The task >>
Read through the data below and state how many of its lines contain the word "vereenvoudigen", adding nothing.
======== Records for the exercise
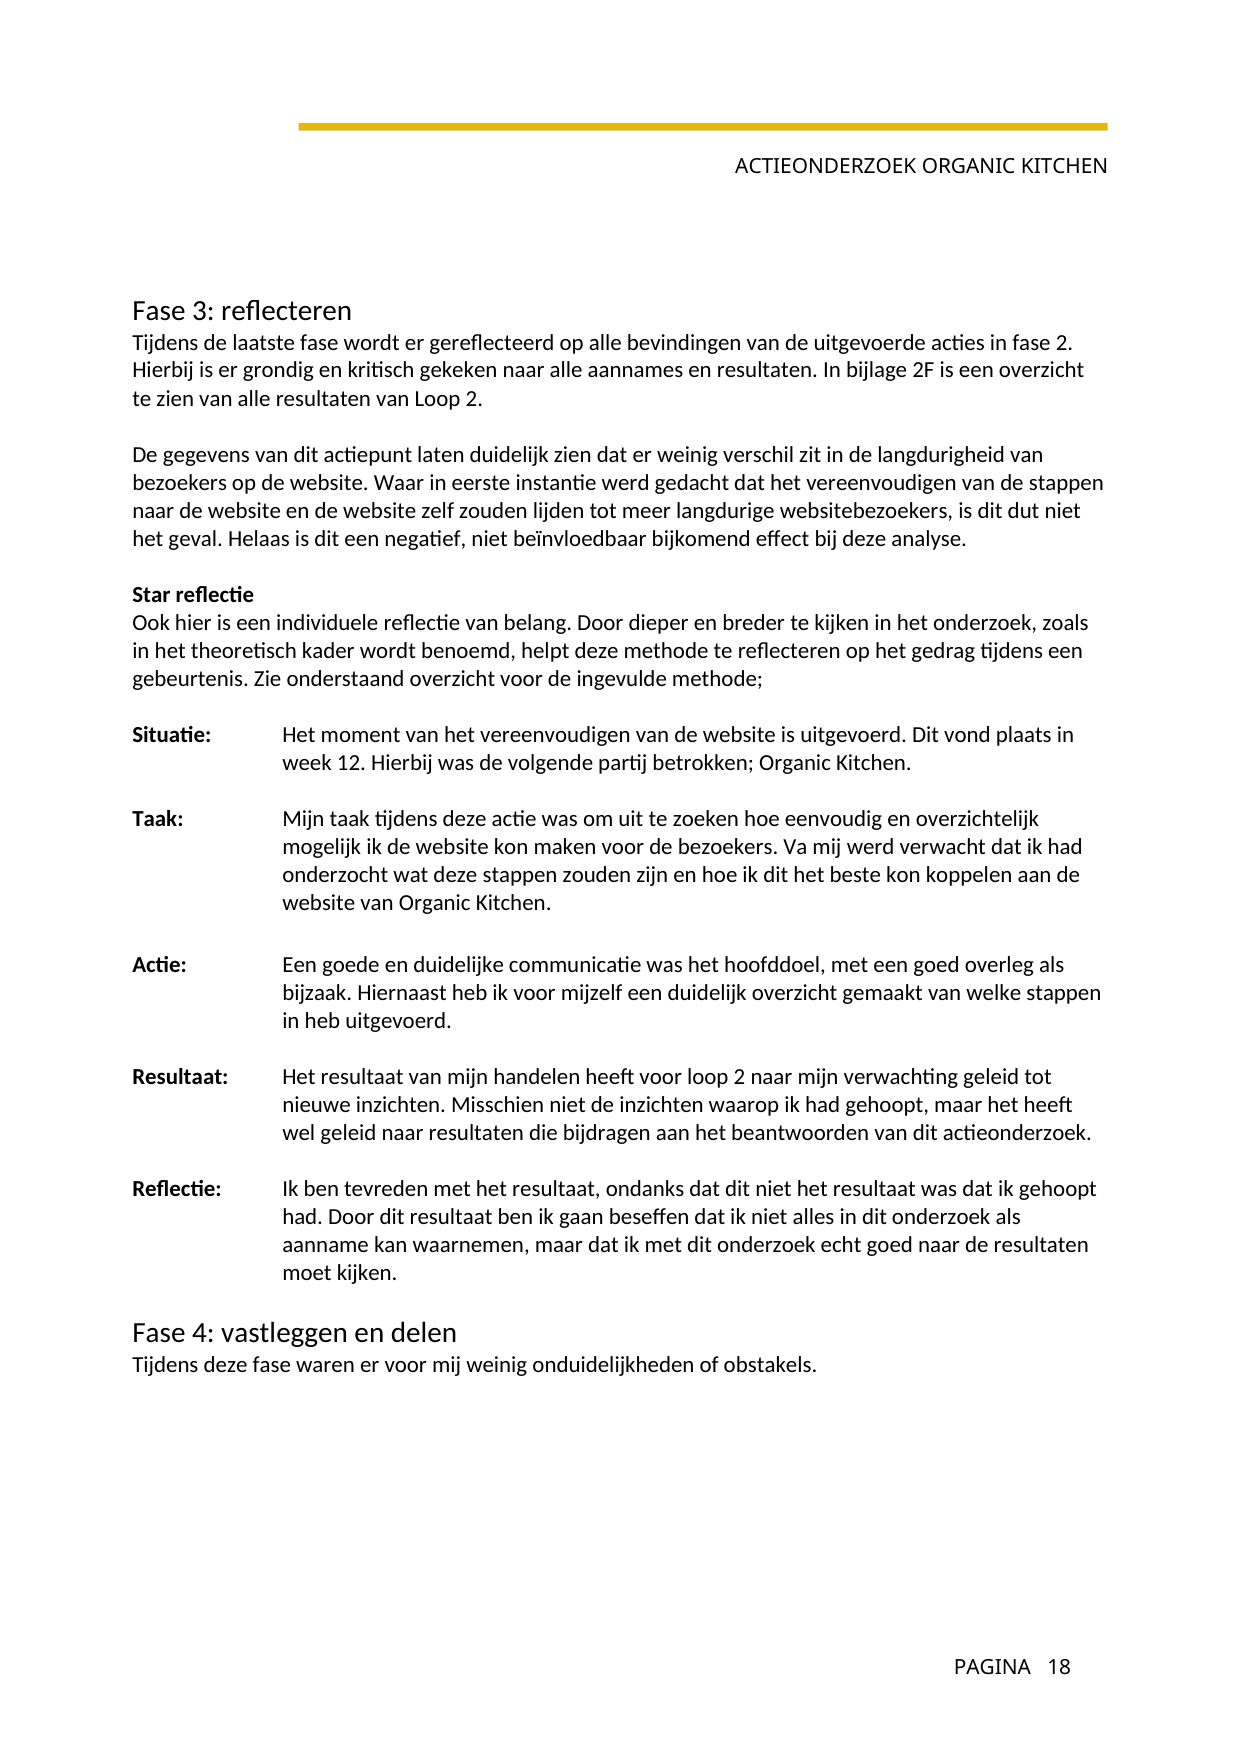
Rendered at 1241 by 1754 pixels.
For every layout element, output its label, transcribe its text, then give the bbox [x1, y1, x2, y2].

text Tijdens deze fase waren er voor mij weinig onduidelijkheden of obstakels. [132, 1350, 1108, 1378]
text Ook hier is een individuele reflectie van belang. Door dieper en breder te kijken in het onderzoek, zoals in het theoretisch kader wordt benoemd, helpt deze methode te reflecteren op het gedrag tijdens een gebeurtenis. Zie onderstaand overzicht voor de ingevulde methode; [132, 608, 1108, 692]
text Resultaat: Het resultaat van mijn handelen heeft voor loop 2 naar mijn verwachting geleid tot nieuwe inzichten. Misschien niet de inzichten waarop ik had gehoopt, maar het heeft wel geleid naar resultaten die bijdragen aan het beantwoorden van dit actieonderzoek. [132, 1062, 1108, 1146]
text Reflectie: Ik ben tevreden met het resultaat, ondanks dat dit niet het resultaat was dat ik gehoopt had. Door dit resultaat ben ik gaan beseffen dat ik niet alles in dit onderzoek als aanname kan waarnemen, maar dat ik met dit onderzoek echt goed naar de resultaten moet kijken. [132, 1174, 1108, 1286]
text Taak: Mijn taak tijdens deze actie was om uit te zoeken hoe eenvoudig en overzichtelijk mogelijk ik de website kon maken voor de bezoekers. Va mij werd verwacht dat ik had onderzocht wat deze stappen zouden zijn en hoe ik dit het beste kon koppelen aan de website van Organic Kitchen. [132, 804, 1108, 916]
subtitle Fase 4: vastleggen en delen [132, 1314, 1108, 1350]
text Tijdens de laatste fase wordt er gereflecteerd op alle bevindingen van de uitgevoerde acties in fase 2. Hierbij is er grondig en kritisch gekeken naar alle aannames en resultaten. In bijlage 2F is een overzicht te zien van alle resultaten van Loop 2. [132, 328, 1108, 412]
text Star reflectie [132, 580, 1108, 608]
text Situatie: Het moment van het vereenvoudigen van de website is uitgevoerd. Dit vond plaats in week 12. Hierbij was de volgende partij betrokken; Organic Kitchen. [132, 720, 1108, 776]
text De gegevens van dit actiepunt laten duidelijk zien dat er weinig verschil zit in de langdurigheid van bezoekers op de website. Waar in eerste instantie werd gedacht dat het vereenvoudigen van de stappen naar de website en de website zelf zouden lijden tot meer langdurige websitebezoekers, is dit dut niet het geval. Helaas is dit een negatief, niet beïnvloedbaar bijkomend effect bij deze analyse. [132, 440, 1108, 552]
text Actie: Een goede en duidelijke communicatie was het hoofddoel, met een goed overleg als bijzaak. Hiernaast heb ik voor mijzelf een duidelijk overzicht gemaakt van welke stappen in heb uitgevoerd. [132, 950, 1108, 1034]
subtitle Fase 3: reflecteren [132, 292, 1108, 328]
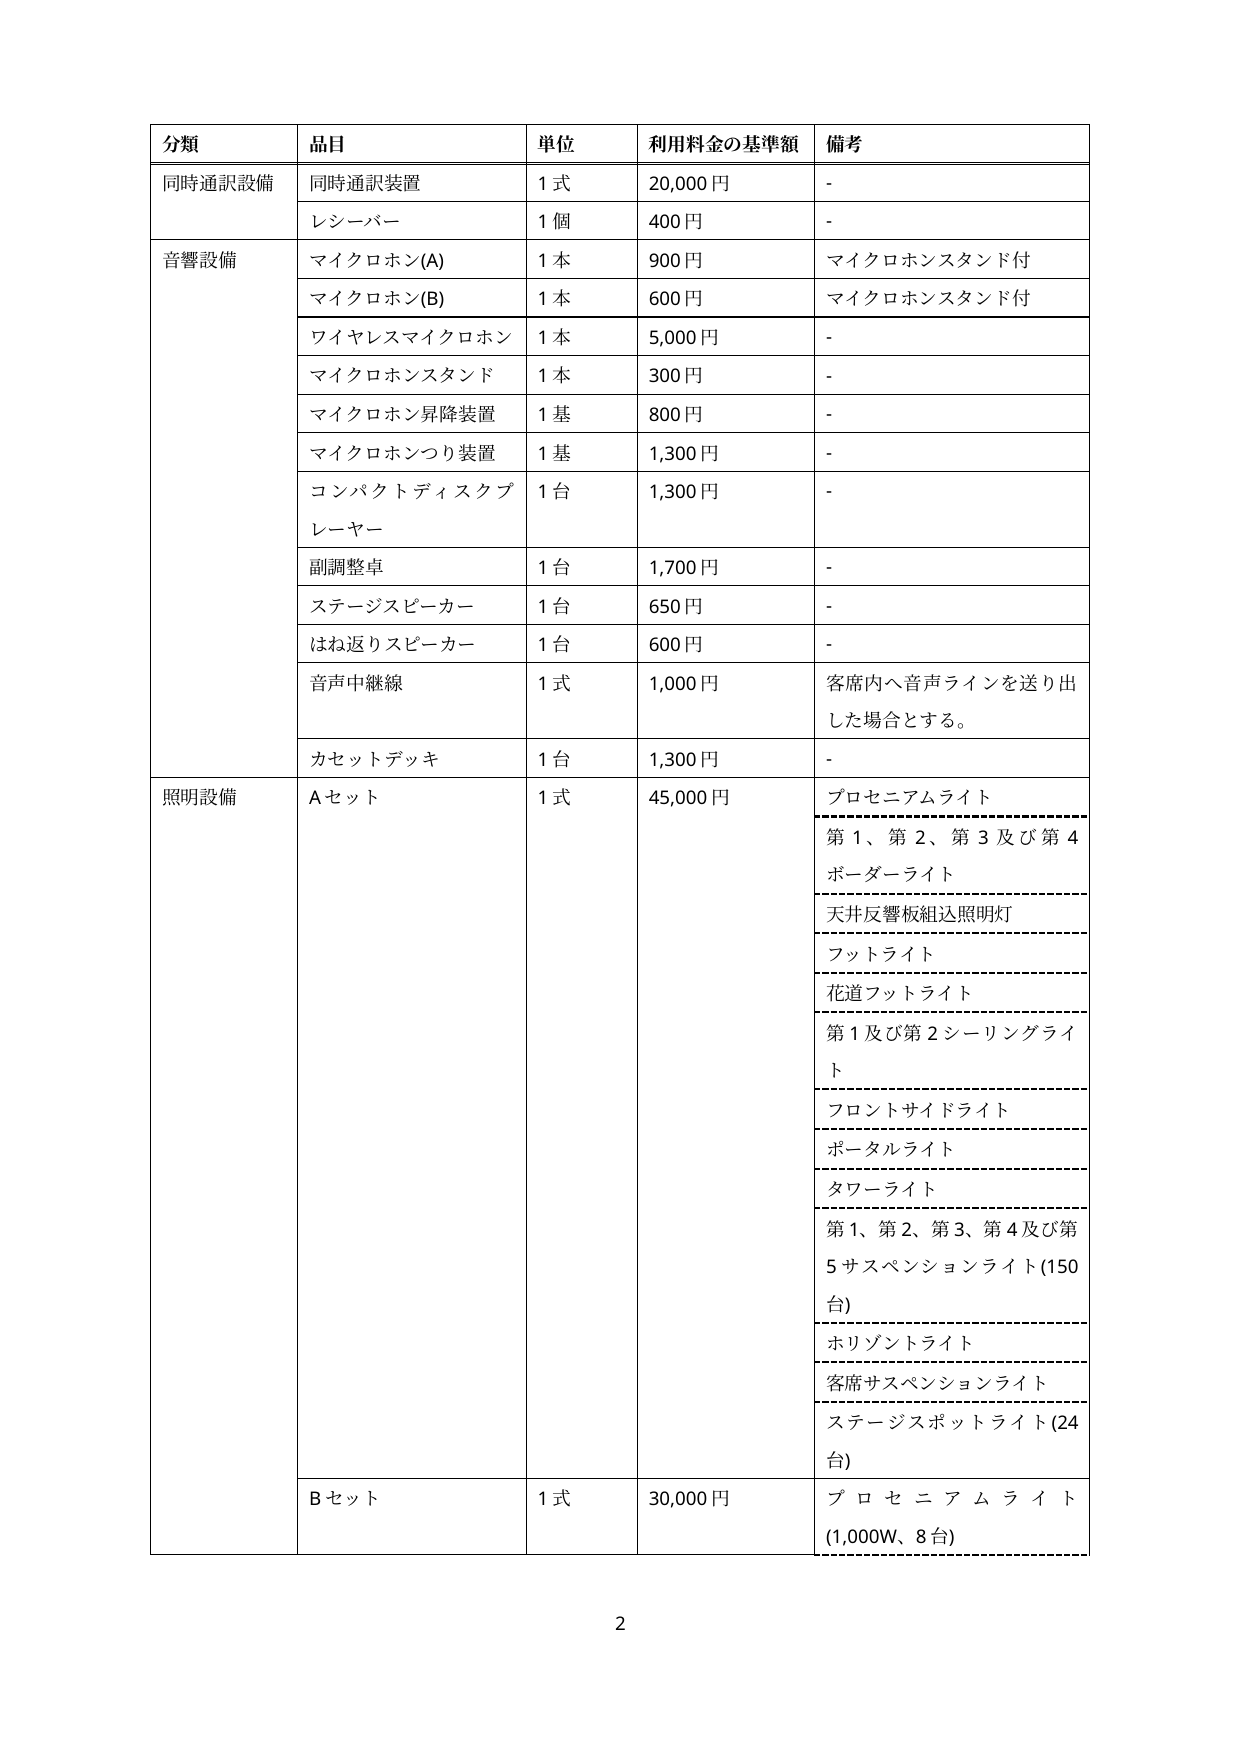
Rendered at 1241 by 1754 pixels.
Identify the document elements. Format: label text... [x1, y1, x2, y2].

table_cell - [815, 395, 1089, 432]
table_cell 1,300円 [638, 433, 814, 471]
table_cell フットライト [815, 932, 1089, 972]
table_cell 600円 [638, 625, 814, 662]
table_cell 第1及び第2シーリングライト [815, 1011, 1089, 1088]
table_cell 1本 [527, 356, 637, 393]
table_cell 1本 [527, 240, 637, 278]
table_cell 1本 [527, 318, 637, 355]
table_cell 客席サスペンションライト [815, 1361, 1089, 1401]
table_cell - [815, 165, 1089, 201]
table_cell - [815, 202, 1089, 239]
table_cell - [815, 586, 1089, 624]
table_cell 副調整卓 [298, 548, 526, 585]
table_cell 400円 [638, 202, 814, 239]
table_cell 1台 [527, 625, 637, 662]
table_cell マイクロホン昇降装置 [298, 395, 526, 432]
table_cell マイクロホンスタンド付 [815, 240, 1089, 278]
table_cell 1式 [527, 1479, 637, 1554]
table_cell 1,300円 [638, 739, 814, 777]
table_cell 1台 [527, 472, 637, 547]
table_cell 1基 [527, 433, 637, 471]
table_cell はね返りスピーカー [298, 625, 526, 662]
table_cell 45,000円 [638, 778, 814, 1478]
table_cell 1台 [527, 548, 637, 585]
table_cell 音声中継線 [298, 663, 526, 738]
table_cell 1式 [527, 165, 637, 201]
table_cell 1,300円 [638, 472, 814, 547]
table_cell Aセット [298, 778, 526, 1478]
table_cell 1台 [527, 739, 637, 777]
table_cell 1,000円 [638, 663, 814, 738]
table_cell 1本 [527, 279, 637, 316]
table_cell 客席内へ音声ラインを送り出した場合とする。 [815, 663, 1089, 738]
table_cell タワーライト [815, 1168, 1089, 1207]
table_cell 天井反響板組込照明灯 [815, 893, 1089, 932]
table_cell - [815, 318, 1089, 355]
table_cell - [815, 625, 1089, 662]
table_cell カセットデッキ [298, 739, 526, 777]
table_cell - [815, 739, 1089, 777]
table_cell プロセニアムライト(1,000W、8台) [815, 1479, 1089, 1554]
table_cell 同時通訳設備 [151, 165, 297, 239]
table_cell ホリゾントライト [815, 1322, 1089, 1361]
table_cell 300円 [638, 356, 814, 393]
table_cell マイクロホンつり装置 [298, 433, 526, 471]
table_header 利用料金の基準額 [638, 125, 814, 162]
table_cell 1式 [527, 663, 637, 738]
table_cell - [815, 433, 1089, 471]
table_cell 花道フットライト [815, 972, 1089, 1011]
table_cell マイクロホンスタンド [298, 356, 526, 393]
table_cell - [815, 548, 1089, 585]
table_cell ポータルライト [815, 1128, 1089, 1167]
table_cell 1式 [527, 778, 637, 1478]
table_cell 同時通訳装置 [298, 165, 526, 201]
table_cell Bセット [298, 1479, 526, 1554]
table_cell 650円 [638, 586, 814, 624]
table_cell マイクロホン(A) [298, 240, 526, 278]
table_header 分類 [151, 125, 297, 162]
table_cell 900円 [638, 240, 814, 278]
table_cell 1台 [527, 586, 637, 624]
table_cell フロントサイドライト [815, 1088, 1089, 1128]
table_cell 30,000円 [638, 1479, 814, 1554]
table_cell 800円 [638, 395, 814, 432]
table_cell - [815, 472, 1089, 547]
table_cell マイクロホンスタンド付 [815, 279, 1089, 316]
table_cell ステージスピーカー [298, 586, 526, 624]
table_cell レシーバー [298, 202, 526, 239]
table_cell 音響設備 [151, 240, 297, 777]
table_cell マイクロホン(B) [298, 279, 526, 316]
table_header 単位 [527, 125, 637, 162]
table_cell 1基 [527, 395, 637, 432]
table_cell 600円 [638, 279, 814, 316]
table_cell - [815, 356, 1089, 393]
table_cell 第1、第2、第3及び第4ボーダーライト [815, 815, 1089, 892]
table_cell 照明設備 [151, 778, 297, 1554]
table_cell 1個 [527, 202, 637, 239]
table_cell 1,700円 [638, 548, 814, 585]
table_cell 20,000円 [638, 165, 814, 201]
table_cell 第1、第2、第3、第4及び第5サスペンションライト(150台) [815, 1207, 1089, 1322]
table_header 備考 [815, 125, 1089, 162]
table_cell コンパクトディスクプレーヤー [298, 472, 526, 547]
table_cell ステージスポットライト(24台) [815, 1401, 1089, 1478]
table_cell プロセニアムライト [815, 778, 1089, 815]
table_cell 5,000円 [638, 318, 814, 355]
table_header 品目 [298, 125, 526, 162]
table_cell ワイヤレスマイクロホン [298, 318, 526, 355]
================
Response >>
2